This is a coding course for 3rd year Information Management students, aimed at improving student’s programming skills and improving their knowledge on the fundamentals of programming.
Interactive Document is used to get students engaged with the material before class. The instructor uses a flipped classroom approach and adds inline questions and discussions to the study material. The annotations possibilities give students the opportunity to ask questions related to exercises.
In the real world developers don't play solo, they usually work on teams. Hence, the teacher aimed to activate students, stimulate collaboration and foster knowledge sharing between students.
Students learn about coding principles and good practices every developer should know. This course is mainly based on exercises and laboratories that will need to be completed both inside and outside the classroom. Learners are asked to read through the study material before class and then answer the coding exercises in-class on their laptops.

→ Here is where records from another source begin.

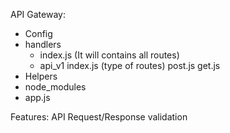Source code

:API Gateway:
- Config
- handlers
    - index.js (It will contains all routes)
    - api_v1
        index.js (type of routes)
        post.js
        get.js
- Helpers
- node_modules
- app.js


Features:
API Request/Response validation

When executing the command line exercises students get the opportunity to collaborate with their peers.
"Students were not explicitly encouraged to reply and help each other out in the learning process, but fortunately this happened organically." - Instructor
Helps with the monitoring of student activity and fosters collaboration in an otherwise individual task (coding).
Using a summative Interactive Document that includes practice questions could allow instructors to assess participation, collaboration and correctness of answers for a final grade.
To help students to improve their coding, it could be interesting to add a Peer Review activity so students can learn from each other.